Dataset items:
-=-=-

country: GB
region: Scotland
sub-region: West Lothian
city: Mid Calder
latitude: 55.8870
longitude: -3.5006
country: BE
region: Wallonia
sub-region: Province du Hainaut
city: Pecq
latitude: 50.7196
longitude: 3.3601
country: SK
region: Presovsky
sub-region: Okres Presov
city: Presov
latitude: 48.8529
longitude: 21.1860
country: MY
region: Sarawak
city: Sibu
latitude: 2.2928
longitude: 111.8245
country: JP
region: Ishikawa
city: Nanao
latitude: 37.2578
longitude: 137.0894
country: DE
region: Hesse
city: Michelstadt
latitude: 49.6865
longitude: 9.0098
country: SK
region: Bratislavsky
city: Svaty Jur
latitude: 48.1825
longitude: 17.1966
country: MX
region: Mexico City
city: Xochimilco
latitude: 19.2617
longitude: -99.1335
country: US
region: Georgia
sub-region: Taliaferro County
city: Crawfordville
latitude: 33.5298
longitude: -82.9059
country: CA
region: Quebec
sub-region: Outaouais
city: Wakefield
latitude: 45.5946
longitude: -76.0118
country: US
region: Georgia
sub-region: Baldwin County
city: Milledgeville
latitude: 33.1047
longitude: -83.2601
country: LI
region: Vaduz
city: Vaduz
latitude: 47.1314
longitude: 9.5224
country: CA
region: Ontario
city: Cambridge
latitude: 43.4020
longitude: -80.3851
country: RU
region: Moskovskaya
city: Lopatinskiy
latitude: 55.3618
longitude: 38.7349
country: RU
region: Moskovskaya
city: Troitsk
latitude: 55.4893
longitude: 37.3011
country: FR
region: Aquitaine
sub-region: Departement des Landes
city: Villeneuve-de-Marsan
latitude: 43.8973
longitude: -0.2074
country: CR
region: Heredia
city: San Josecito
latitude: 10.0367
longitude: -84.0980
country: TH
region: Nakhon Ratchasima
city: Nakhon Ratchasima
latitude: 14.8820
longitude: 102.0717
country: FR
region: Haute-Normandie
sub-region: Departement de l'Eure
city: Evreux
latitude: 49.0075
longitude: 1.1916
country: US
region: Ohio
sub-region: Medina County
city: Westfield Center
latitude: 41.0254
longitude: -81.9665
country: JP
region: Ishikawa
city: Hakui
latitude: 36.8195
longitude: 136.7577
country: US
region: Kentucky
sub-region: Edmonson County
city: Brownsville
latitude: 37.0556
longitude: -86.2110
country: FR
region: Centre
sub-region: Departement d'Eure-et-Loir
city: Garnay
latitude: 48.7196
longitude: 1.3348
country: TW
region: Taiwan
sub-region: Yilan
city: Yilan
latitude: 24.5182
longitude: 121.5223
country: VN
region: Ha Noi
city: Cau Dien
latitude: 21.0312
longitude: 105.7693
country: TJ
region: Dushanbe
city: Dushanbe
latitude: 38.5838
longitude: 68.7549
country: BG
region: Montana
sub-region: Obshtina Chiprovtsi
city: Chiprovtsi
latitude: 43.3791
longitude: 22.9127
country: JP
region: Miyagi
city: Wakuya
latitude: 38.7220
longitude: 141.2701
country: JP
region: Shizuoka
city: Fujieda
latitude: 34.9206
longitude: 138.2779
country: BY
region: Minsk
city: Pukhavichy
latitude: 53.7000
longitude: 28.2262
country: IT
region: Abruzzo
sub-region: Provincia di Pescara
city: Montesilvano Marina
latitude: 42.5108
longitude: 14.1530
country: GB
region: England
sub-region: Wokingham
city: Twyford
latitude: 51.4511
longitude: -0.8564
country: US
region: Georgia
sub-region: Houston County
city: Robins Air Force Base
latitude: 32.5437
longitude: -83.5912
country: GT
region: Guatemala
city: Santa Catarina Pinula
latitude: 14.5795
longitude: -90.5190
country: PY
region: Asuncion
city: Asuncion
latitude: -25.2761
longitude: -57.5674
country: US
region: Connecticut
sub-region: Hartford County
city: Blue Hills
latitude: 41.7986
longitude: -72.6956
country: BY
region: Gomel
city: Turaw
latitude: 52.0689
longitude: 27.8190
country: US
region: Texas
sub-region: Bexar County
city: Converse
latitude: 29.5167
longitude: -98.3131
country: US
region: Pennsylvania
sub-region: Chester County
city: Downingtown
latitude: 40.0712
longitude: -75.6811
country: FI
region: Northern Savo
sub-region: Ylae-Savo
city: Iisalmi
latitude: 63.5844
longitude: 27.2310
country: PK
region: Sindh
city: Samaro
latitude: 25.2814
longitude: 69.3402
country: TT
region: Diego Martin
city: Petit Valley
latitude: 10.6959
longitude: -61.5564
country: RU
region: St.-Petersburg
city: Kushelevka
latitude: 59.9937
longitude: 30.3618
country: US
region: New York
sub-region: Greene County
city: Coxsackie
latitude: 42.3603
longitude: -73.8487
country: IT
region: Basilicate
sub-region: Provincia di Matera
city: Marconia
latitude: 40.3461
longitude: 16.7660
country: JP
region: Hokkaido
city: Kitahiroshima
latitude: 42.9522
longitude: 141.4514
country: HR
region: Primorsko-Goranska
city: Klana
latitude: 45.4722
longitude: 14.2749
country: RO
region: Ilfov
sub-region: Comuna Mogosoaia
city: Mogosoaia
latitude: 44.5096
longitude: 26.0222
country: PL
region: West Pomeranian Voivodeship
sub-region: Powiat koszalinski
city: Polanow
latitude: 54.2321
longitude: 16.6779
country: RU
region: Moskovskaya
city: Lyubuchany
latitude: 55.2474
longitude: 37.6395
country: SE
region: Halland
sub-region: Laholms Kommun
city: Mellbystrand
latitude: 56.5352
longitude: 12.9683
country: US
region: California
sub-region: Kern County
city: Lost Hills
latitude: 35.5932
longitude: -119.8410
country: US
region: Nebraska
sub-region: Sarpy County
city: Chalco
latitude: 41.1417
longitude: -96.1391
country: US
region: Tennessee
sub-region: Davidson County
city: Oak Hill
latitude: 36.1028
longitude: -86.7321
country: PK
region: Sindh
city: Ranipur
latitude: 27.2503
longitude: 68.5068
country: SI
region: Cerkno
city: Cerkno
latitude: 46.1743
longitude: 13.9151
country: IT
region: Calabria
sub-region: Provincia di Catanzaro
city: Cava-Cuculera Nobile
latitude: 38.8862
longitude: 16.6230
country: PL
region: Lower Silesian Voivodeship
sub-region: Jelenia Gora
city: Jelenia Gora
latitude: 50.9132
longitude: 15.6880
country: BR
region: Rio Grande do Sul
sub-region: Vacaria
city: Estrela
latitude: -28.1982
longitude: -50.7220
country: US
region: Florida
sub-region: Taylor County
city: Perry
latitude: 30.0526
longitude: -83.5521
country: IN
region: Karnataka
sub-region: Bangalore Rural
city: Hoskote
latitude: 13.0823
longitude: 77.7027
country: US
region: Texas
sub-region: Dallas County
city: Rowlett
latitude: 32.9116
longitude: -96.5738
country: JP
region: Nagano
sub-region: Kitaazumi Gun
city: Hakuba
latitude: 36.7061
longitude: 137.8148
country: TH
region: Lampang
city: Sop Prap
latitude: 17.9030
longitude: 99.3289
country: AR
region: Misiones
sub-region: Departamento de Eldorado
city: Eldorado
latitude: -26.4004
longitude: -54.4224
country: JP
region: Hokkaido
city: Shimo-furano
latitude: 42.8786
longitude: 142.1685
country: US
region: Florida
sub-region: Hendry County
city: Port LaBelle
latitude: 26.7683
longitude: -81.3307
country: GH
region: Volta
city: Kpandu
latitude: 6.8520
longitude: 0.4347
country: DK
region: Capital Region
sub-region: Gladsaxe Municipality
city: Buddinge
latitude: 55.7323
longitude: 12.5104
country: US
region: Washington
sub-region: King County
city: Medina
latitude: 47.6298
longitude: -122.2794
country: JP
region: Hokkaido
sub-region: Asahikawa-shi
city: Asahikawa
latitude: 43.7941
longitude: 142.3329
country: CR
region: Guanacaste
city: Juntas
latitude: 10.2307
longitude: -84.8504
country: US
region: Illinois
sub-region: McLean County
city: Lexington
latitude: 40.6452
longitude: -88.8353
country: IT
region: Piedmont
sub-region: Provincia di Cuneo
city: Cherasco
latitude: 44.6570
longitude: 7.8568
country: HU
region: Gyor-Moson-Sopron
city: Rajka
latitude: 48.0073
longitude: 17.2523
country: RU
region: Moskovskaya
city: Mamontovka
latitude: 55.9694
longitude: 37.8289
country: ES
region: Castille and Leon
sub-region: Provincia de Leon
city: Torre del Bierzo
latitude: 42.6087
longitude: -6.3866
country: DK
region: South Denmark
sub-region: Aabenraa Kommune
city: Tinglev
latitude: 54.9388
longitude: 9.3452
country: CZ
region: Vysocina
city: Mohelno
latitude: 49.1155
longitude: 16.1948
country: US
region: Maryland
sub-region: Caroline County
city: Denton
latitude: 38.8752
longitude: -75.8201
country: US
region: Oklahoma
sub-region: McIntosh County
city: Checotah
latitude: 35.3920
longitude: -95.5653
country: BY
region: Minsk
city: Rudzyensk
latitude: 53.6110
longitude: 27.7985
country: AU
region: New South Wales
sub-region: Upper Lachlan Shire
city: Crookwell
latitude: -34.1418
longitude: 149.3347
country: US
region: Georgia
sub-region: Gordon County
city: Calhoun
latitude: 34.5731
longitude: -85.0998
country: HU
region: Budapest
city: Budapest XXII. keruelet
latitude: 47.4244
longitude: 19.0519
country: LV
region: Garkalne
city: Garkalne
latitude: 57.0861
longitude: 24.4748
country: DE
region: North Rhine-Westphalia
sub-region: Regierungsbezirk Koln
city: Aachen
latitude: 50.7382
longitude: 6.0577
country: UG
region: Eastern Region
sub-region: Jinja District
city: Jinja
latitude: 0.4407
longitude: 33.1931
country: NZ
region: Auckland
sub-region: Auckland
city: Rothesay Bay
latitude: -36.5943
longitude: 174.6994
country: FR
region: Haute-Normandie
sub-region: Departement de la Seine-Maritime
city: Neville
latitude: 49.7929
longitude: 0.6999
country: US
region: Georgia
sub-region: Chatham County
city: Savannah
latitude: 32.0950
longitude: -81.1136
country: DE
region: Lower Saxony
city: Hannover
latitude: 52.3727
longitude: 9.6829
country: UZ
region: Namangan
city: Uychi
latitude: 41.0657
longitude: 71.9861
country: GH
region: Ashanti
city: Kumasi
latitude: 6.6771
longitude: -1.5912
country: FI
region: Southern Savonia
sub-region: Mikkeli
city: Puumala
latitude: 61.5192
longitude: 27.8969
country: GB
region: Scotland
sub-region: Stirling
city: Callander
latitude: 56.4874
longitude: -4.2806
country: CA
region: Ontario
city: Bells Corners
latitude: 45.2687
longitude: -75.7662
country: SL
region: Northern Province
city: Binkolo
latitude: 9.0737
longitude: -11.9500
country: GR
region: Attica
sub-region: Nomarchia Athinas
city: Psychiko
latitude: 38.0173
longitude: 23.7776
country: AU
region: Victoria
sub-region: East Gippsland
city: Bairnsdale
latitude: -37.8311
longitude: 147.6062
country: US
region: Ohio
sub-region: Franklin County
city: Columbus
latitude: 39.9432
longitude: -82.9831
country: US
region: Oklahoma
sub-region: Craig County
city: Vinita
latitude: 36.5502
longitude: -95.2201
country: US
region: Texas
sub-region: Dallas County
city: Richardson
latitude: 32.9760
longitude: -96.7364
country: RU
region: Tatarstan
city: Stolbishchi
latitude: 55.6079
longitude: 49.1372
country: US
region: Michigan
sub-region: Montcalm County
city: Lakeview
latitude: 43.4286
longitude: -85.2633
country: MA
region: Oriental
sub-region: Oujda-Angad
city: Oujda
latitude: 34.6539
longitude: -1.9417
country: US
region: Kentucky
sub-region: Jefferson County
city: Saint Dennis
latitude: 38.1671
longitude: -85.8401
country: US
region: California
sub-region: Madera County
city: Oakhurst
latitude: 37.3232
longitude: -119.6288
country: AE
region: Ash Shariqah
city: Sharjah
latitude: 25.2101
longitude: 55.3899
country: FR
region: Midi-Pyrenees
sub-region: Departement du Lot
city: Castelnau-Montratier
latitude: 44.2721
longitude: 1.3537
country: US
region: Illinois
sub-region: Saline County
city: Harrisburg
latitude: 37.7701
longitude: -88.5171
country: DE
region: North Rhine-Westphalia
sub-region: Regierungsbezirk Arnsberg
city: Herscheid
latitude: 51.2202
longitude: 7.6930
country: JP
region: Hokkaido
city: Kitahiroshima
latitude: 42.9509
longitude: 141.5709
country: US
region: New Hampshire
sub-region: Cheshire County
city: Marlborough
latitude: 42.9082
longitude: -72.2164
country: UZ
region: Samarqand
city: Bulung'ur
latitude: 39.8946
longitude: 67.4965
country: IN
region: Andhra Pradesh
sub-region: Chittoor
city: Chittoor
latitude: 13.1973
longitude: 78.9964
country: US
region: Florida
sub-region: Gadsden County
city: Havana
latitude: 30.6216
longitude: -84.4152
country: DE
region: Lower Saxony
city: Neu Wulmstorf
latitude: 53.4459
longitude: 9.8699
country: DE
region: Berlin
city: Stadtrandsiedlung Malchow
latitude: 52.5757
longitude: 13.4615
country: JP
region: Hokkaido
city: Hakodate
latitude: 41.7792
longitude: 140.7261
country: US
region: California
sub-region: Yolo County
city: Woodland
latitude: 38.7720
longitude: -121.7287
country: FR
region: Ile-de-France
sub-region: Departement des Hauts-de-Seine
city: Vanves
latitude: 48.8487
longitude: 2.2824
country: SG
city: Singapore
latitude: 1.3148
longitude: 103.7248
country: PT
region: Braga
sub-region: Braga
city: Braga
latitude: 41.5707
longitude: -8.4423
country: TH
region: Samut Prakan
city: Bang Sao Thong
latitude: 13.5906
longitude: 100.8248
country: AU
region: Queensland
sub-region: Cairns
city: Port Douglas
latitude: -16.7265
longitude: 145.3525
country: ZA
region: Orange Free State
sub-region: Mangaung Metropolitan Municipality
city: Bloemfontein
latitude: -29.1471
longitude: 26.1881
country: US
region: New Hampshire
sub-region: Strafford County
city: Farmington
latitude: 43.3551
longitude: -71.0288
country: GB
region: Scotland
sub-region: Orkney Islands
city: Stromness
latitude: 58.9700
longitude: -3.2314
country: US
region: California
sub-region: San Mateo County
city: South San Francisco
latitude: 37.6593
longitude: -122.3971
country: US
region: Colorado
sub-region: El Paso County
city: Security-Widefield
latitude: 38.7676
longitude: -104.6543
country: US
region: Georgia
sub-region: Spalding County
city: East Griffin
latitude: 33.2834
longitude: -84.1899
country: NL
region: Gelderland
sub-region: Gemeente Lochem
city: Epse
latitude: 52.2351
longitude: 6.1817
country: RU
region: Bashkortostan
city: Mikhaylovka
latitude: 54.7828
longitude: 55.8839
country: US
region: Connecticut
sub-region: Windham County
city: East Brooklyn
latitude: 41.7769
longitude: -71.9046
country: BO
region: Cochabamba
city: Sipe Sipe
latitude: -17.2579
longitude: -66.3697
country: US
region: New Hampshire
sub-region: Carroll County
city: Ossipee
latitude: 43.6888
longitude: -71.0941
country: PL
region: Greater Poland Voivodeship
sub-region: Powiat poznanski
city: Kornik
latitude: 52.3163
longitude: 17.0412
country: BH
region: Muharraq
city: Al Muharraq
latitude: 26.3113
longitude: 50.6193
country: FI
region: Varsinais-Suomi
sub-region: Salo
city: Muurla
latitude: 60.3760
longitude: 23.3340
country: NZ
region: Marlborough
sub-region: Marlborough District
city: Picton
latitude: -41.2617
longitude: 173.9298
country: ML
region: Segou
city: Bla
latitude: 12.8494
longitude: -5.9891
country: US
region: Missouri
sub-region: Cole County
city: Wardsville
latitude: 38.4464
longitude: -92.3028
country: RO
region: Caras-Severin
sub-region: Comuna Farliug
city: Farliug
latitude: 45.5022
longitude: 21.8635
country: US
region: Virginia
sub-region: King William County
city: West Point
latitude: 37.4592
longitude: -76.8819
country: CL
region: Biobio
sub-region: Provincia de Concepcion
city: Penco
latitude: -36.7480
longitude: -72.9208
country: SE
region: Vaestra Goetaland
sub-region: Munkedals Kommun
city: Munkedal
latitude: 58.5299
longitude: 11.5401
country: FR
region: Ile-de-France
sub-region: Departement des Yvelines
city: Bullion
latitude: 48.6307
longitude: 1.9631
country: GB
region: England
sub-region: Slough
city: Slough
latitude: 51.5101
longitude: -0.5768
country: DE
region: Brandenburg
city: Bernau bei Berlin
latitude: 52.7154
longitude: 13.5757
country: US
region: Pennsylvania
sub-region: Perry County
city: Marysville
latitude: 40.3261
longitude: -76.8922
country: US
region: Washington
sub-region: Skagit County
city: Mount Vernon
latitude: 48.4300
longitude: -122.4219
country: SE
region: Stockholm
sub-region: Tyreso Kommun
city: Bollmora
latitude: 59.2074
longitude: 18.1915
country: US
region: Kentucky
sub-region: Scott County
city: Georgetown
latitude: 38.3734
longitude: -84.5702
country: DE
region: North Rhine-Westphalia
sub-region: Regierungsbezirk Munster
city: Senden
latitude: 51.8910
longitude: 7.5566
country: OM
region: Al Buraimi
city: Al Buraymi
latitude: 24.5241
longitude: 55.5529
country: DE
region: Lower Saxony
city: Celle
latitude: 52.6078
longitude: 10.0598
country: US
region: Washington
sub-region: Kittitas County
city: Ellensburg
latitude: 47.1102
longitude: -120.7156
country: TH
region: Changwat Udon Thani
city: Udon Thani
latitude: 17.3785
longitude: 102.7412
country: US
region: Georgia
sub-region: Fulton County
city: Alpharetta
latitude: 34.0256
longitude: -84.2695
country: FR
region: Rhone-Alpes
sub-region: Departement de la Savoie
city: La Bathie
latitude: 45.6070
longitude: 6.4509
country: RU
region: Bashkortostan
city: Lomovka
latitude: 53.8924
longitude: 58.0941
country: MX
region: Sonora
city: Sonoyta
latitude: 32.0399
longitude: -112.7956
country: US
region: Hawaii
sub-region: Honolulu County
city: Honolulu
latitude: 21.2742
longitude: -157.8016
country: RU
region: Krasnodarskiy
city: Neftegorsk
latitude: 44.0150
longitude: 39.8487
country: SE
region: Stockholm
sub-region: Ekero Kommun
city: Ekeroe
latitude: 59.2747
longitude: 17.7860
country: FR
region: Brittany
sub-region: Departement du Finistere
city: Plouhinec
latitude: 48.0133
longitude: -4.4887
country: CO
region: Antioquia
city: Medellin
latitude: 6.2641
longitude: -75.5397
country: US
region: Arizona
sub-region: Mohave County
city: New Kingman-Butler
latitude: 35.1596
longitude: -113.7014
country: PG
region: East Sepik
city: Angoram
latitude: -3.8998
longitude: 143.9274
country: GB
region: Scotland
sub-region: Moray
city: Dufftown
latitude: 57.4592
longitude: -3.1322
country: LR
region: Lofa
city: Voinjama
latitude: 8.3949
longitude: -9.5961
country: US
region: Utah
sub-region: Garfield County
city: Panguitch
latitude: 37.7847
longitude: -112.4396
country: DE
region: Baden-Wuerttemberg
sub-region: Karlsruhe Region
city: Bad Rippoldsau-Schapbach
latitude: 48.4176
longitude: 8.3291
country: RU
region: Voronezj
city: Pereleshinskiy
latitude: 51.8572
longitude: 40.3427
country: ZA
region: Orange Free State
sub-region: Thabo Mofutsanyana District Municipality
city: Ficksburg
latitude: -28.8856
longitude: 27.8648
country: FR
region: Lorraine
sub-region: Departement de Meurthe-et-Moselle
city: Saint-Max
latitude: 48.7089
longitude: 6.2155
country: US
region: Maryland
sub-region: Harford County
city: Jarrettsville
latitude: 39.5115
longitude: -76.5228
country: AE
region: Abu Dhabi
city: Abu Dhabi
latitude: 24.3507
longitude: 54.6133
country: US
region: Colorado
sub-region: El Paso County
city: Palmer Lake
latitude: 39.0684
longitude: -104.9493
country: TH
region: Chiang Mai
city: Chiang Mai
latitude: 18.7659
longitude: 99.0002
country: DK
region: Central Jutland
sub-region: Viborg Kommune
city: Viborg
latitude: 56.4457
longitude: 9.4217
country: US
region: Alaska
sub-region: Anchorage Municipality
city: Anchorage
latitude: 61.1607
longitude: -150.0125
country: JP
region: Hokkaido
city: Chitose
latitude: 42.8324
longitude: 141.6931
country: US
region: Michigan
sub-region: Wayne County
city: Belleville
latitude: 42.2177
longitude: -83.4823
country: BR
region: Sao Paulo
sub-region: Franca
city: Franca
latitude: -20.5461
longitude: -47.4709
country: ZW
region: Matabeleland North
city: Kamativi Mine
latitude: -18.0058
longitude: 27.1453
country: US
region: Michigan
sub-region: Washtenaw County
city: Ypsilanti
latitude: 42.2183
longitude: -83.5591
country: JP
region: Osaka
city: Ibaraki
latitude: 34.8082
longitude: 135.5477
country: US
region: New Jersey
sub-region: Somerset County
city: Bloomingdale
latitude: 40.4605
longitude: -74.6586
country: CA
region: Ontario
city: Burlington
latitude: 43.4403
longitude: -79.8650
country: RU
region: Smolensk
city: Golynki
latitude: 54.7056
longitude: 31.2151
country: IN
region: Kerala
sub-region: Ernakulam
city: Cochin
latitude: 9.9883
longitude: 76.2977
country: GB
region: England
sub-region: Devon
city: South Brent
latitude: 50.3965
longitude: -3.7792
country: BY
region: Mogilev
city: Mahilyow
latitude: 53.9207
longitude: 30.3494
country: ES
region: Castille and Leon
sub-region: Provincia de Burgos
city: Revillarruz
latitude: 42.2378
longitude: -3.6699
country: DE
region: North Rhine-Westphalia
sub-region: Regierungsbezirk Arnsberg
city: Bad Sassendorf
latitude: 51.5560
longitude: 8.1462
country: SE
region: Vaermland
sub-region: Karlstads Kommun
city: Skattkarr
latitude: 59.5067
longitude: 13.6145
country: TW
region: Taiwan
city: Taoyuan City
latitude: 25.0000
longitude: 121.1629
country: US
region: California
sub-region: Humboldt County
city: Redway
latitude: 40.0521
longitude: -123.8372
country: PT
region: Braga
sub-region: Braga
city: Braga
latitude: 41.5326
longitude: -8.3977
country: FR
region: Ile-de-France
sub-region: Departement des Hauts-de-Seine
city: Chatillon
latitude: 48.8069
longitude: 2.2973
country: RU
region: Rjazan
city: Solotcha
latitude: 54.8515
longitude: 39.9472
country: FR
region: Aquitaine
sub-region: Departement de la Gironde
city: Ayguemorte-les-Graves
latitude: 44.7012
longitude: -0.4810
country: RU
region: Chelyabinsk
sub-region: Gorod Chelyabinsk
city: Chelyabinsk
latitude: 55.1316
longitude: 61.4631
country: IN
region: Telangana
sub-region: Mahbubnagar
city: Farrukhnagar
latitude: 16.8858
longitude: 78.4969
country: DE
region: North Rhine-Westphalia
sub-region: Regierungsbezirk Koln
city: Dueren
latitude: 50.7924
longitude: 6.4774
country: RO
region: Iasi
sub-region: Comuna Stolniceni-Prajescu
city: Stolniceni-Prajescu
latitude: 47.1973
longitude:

-=-=-

__Exercise description__:
Please write out these lines again unchanged, starting at the line that contains "longitude: 136.7577" and stopping after the line that contains "region: Shizuoka", with both of those lines included.

__Written solution__:
longitude: 136.7577
country: US
region: Kentucky
sub-region: Edmonson County
city: Brownsville
latitude: 37.0556
longitude: -86.2110
country: FR
region: Centre
sub-region: Departement d'Eure-et-Loir
city: Garnay
latitude: 48.7196
longitude: 1.3348
country: TW
region: Taiwan
sub-region: Yilan
city: Yilan
latitude: 24.5182
longitude: 121.5223
country: VN
region: Ha Noi
city: Cau Dien
latitude: 21.0312
longitude: 105.7693
country: TJ
region: Dushanbe
city: Dushanbe
latitude: 38.5838
longitude: 68.7549
country: BG
region: Montana
sub-region: Obshtina Chiprovtsi
city: Chiprovtsi
latitude: 43.3791
longitude: 22.9127
country: JP
region: Miyagi
city: Wakuya
latitude: 38.7220
longitude: 141.2701
country: JP
region: Shizuoka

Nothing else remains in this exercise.